UVa 10317 - Equating Equations
题意
不改变符号顺序,问能不能交换数字的位置使等式成立。
思路
一开始看数据量这么小果断暴力枚举全排列然后检查,爽快地TLE了。后来想了一下,可以把左边的-号的数字都移到右边,这样两边都是正的数字,只要找出sum / 2的数字组成就行。
这里可以写DFS也可以写DP。
然后就是输出。
取出符号,如果在等号左边,而且符号是+,之后填上我们找到的数字,如果是-,就填上我们找到数字之外的数字(就是移到右边是正的数字)
等号右边相反。
但是需要考虑的情况有点多,主要是越界的问题。代码写得很不优雅 ,大家参考思路就行。。
代码
#include <cstdio>
#include <stack>
#include <set>
#include <iostream>
#include <string>
#include <vector>
#include <cctype>
#include <algorithm>
#include <cstdlib>
#include <queue>
#include <functional>
#include <cstring>
#include <string>
#include <sstream>
#include <map>
#include <cmath>
#define LL long long
#define lowbit(x) ((x) & (-x))
#define MP(a, b) make_pair(a, b)
#define MS(arr, num) memset(arr, num, sizeof(arr))
#define PB push_back
#define ROP freopen("input.txt", "r", stdin);
const double PI = acos(-1.0);
const int INF = 0x3f3f3f3f;
using namespace std;
const int MAXN = 30 + 5;
typedef pair<int, int> pii;
typedef vector<int>::iterator viti;
typedef vector<pii>::iterator vitii;
int vis[MAXN], succeed, sum, ans[MAXN], cnt;
vector<int> num, sym, rnum;
char str[10000];
bool lpos, rpos;
void DFS(int curSum, int cur, int curCnt)
{
for (int i = cur; i < num.size(); i++)
{
if (succeed) return;
if (curSum + num[i] > sum) return;
if (curSum + num[i] == sum && curCnt + 1 == cnt)
{
ans[curCnt] = i;
succeed = 1;
return;
}
ans[curCnt] = i;
DFS(curSum + num[i], i + 1, curCnt + 1);
}
}
void OutPut()
{
if (!succeed) printf("no solution");
else
{
for (int i = 0; i < cnt; i++) vis[ans[i]] = 1;
for (int i = 0; i < num.size(); i++)
if (!vis[i]) rnum.push_back(num[i]);
int i = 0, j = 0, k = 0;
char ch;
if (lpos)

* * * * * * * * *

■ 任务目标
接着 UVa 10317 题解选段的最后一行，写出后面的内容。 这些记录和上面的 UVa 10317 题解选段没有任何关系。

■ 记录集
* * * * * * * * *

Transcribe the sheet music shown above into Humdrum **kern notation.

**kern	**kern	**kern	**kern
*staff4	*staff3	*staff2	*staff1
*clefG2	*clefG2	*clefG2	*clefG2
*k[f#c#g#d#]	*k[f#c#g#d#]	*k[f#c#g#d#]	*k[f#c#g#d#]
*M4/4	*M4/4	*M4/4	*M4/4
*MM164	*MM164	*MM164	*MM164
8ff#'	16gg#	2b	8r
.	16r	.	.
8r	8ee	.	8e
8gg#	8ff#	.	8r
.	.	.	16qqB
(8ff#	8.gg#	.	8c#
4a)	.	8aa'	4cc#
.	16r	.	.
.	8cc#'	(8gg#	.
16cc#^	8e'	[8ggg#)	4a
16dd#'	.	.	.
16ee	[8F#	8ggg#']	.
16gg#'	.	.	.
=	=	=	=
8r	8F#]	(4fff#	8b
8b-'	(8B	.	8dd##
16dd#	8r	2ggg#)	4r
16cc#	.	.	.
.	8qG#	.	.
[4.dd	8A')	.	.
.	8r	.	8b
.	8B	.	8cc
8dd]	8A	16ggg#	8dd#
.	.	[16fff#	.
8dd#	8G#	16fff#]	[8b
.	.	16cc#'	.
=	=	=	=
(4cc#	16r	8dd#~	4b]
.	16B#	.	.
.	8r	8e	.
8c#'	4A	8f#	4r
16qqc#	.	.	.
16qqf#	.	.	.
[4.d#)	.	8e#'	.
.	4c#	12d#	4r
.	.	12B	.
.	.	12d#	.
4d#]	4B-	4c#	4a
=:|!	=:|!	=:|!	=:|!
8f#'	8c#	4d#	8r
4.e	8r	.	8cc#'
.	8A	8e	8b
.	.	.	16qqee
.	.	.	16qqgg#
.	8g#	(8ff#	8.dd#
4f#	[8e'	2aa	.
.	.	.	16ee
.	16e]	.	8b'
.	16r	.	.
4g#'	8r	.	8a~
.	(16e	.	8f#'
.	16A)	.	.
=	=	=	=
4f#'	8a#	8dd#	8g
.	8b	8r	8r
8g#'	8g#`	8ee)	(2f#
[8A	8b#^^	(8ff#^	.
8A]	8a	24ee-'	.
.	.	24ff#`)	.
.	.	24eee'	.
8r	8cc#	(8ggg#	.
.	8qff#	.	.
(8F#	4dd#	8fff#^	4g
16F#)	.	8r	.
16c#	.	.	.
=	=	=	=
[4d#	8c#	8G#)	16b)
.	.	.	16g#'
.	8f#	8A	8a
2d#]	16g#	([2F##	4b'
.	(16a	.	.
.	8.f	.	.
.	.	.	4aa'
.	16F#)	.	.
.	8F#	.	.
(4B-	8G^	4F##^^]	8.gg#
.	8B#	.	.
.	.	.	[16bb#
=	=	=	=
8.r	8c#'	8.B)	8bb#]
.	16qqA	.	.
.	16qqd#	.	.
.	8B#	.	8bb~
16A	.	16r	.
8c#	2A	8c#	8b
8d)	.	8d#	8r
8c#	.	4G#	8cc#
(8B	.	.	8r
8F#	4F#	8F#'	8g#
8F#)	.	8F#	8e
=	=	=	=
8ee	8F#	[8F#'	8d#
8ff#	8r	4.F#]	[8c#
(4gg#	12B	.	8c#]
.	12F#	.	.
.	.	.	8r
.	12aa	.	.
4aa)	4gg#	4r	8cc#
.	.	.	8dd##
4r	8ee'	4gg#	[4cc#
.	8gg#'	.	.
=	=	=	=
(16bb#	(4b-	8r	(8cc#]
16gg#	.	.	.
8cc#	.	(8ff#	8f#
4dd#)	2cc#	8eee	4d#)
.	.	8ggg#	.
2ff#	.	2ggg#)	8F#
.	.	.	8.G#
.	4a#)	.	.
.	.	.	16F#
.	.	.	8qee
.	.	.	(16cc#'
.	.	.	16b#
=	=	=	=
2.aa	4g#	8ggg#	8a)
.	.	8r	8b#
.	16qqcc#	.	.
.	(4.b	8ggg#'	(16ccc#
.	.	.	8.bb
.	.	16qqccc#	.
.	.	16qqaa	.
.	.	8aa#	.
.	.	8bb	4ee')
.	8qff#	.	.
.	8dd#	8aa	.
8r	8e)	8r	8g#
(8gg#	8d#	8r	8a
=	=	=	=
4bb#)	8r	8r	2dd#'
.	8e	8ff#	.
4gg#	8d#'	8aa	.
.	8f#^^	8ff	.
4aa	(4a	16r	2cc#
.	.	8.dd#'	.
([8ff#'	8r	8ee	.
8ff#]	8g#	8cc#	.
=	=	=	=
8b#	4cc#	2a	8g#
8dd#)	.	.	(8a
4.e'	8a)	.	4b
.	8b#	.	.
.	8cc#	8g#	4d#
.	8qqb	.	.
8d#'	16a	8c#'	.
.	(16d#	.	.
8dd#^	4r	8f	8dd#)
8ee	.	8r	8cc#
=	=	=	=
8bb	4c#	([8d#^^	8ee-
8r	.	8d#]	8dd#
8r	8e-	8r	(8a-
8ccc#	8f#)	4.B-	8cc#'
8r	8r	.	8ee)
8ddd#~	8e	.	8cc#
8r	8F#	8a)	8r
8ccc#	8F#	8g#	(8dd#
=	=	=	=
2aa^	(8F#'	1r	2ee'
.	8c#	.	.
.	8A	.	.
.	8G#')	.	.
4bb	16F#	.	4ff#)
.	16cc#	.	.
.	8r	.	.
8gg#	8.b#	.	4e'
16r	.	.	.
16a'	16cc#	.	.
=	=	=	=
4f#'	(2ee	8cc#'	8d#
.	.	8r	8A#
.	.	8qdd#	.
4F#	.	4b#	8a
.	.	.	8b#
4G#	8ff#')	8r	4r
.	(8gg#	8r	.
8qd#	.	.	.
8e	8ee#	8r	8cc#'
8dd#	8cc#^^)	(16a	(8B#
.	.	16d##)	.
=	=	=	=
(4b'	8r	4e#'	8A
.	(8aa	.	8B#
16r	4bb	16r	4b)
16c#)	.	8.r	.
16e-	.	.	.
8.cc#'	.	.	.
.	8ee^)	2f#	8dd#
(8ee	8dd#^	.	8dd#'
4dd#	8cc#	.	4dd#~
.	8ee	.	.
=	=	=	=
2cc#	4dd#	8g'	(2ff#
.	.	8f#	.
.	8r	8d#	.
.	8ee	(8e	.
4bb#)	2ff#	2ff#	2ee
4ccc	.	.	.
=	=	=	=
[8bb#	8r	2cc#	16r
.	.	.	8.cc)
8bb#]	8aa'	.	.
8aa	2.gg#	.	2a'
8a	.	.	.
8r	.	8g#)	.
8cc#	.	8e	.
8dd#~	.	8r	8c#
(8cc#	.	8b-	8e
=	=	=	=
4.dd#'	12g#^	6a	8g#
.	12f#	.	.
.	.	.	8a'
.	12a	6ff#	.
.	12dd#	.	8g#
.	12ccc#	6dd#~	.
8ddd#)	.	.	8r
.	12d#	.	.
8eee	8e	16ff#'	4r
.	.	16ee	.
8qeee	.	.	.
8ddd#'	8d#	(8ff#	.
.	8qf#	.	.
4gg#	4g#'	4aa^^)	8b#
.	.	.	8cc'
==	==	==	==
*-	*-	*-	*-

* * * * * * * * *

■ 任务答案
{
ch = sym[j++];
printf("%c", ch);
if (ch == '+') printf("%d", num[ans[i++]]);
if (ch == '-') printf("%d", rnum[k++]);
}
else printf("%d", num[ans[i++]]);
ch = sym[j++];
while (ch != '=')
{
printf(" %c ", ch);
if (ch == '-') printf("%d", rnum[k++]);
if (ch == '+') printf("%d", num[ans[i++]]);
ch = sym[j++];
}
printf(" = ");
if (rpos)
{
ch = sym[j++];
printf("%c", ch);
if (ch == '-') printf("%d", num[ans[i++]]);
if (ch == '+') printf("%d", rnum[k++]);
if (j == sym.size()) return;
}
else printf("%d", rnum[k++]);
if (j == sym.size()) return;
ch = sym[j++];
while (1)
{
printf(" %c ", ch);
if (ch == '-') printf("%d", num[ans[i++]]);
if (ch == '+') printf("%d", rnum[k++]);
if (j == sym.size()) return;
ch = sym[j++];
}
}
}
int main()
{
//ROP;
int i, j;
char ch;
while (gets(str))
{
MS(vis, 0);
succeed = sum = cnt = 0;
num.clear();
rnum.clear();
sym.clear();
lpos = rpos = false;
int a = 0;
char last = 0;
for (i = 0; str[i] != '='; i++)
{
if (isdigit(str[i]))
{
if (last == '+' || last == 0) cnt++;
a = atoi(&str[i]);
num.push_back(a); sum += a;
while (isdigit(str[i])) i++;
}
if (str[i] == '+' || str[i] == '-')
{
if (num.empty()) lpos = true;
last = str[i];
sym.push_back(last);
}
}
sym.push_back(str[i]);
int temp = num.size(); //用于标记当前的数量
last = 0;
for(; i < strlen(str); i++)
{
if (isdigit(str[i]))
{
if (last == '-') cnt++;
a = atoi(&str[i]);
num.push_back(a); sum += a;
while (isdigit(str[i])) i++;
}
if (str[i] == '+' || str[i] == '-')
{
if (num.size() == temp) rpos = true;
last = str[i];
sym.push_back(last);
}
}
if (sum & 1)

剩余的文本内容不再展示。